ジャコメッティも須田国太郎も犬を題材に作品を造った芸術家の一人。しかし、二人の作品を比べてみると、全く違う視点で犬を捉え、作品にしていることがわかります。この違いについて藤原えりみさん(東京藝術大学美術研究科修士課程修了、専攻 美学。女子美術大学・國學院大學非常勤講師)が考察します。
スクリーンショット 2017-08-09 16.11.37左 アルベルト・ジャコメッティ 『犬』 1951年 ブロンズ マルグリット&エメ・マーグ財団美術館、サン=ポール・ド・ヴァンス Archives Fondation Maeght,Saint-Paul de Vence (France) 右 須田国太郎 『犬』 1950年 油彩・カンヴァス 東京国立近代美術館蔵 Photo MOMAT DNPartcom

犬に託されたもの

文 藤原えりみ

犬や猫の写真集の人気は高いが、SNSの浸透と動画再生技術の向上により、今や動物を撮影した動画も身近なものとなっているだろう。TwitterやFacebookには、心和む行動や愛くるしい振る舞いで人間様を悩殺する仔猫や子犬など、哺乳類の子供の動画が日々刻々とupされている。これらの動物動画は、実際の飼育が難しい人にとって、実に有効なヴァーチャル・ペット・ライフの体験装置なのかもしれない。

**提供情報**.

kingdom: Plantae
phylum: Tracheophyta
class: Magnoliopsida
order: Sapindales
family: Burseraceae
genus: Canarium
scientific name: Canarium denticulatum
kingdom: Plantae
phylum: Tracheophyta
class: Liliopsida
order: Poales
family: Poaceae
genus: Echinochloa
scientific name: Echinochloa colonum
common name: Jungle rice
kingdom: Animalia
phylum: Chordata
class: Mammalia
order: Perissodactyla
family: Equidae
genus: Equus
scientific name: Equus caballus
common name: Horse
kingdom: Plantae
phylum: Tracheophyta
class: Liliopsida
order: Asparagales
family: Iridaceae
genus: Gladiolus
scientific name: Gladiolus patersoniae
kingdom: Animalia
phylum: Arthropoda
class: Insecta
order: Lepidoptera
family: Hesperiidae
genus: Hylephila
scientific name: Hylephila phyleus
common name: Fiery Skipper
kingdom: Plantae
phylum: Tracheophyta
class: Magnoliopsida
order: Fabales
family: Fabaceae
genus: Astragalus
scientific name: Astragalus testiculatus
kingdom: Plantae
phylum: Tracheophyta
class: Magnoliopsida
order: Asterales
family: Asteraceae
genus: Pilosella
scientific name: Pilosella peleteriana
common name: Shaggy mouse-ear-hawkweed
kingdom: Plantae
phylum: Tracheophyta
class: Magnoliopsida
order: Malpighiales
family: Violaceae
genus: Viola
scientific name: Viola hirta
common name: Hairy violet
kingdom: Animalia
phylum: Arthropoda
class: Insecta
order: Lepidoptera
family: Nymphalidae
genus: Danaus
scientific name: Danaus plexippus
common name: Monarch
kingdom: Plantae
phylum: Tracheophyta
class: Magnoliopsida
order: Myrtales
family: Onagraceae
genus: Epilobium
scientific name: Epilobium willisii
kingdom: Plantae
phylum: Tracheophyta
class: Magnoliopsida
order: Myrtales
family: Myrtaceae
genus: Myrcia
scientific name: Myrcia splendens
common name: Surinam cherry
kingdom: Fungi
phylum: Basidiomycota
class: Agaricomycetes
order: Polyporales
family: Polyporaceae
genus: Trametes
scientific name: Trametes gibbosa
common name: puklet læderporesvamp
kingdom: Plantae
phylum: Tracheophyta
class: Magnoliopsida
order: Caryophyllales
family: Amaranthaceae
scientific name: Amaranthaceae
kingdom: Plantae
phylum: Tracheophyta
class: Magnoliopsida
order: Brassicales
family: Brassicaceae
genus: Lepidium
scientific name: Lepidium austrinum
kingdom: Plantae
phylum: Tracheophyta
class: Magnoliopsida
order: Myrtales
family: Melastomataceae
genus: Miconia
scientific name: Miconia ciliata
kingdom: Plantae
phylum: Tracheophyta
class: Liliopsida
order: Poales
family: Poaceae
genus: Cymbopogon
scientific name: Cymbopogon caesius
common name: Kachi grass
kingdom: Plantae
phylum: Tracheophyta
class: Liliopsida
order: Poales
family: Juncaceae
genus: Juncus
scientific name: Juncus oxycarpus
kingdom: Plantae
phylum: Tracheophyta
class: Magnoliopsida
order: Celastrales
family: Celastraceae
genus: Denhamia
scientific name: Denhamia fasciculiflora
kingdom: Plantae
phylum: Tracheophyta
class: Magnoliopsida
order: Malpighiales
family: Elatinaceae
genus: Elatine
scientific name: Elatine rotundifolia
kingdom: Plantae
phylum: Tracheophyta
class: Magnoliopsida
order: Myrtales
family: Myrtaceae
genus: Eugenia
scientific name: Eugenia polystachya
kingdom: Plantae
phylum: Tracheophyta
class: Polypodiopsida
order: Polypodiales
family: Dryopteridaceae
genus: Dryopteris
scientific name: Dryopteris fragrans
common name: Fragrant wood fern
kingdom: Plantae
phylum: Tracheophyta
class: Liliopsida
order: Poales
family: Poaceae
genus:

**作業内容**.
原文抜粋の全文を、一字一句変えずにそのまま複製してください。 これらの項目は、本課題では一切使用いたしません。

**完成課題**.
ジャコメッティも須田国太郎も犬を題材に作品を造った芸術家の一人。しかし、二人の作品を比べてみると、全く違う視点で犬を捉え、作品にしていることがわかります。この違いについて藤原えりみさん(東京藝術大学美術研究科修士課程修了、専攻 美学。女子美術大学・國學院大學非常勤講師)が考察します。
スクリーンショット 2017-08-09 16.11.37左 アルベルト・ジャコメッティ 『犬』 1951年 ブロンズ マルグリット&エメ・マーグ財団美術館、サン=ポール・ド・ヴァンス Archives Fondation Maeght,Saint-Paul de Vence (France) 右 須田国太郎 『犬』 1950年 油彩・カンヴァス 東京国立近代美術館蔵 Photo MOMAT DNPartcom

犬に託されたもの

文 藤原えりみ

犬や猫の写真集の人気は高いが、SNSの浸透と動画再生技術の向上により、今や動物を撮影した動画も身近なものとなっているだろう。TwitterやFacebookには、心和む行動や愛くるしい振る舞いで人間様を悩殺する仔猫や子犬など、哺乳類の子供の動画が日々刻々とupされている。これらの動物動画は、実際の飼育が難しい人にとって、実に有効なヴァーチャル・ペット・ライフの体験装置なのかもしれない。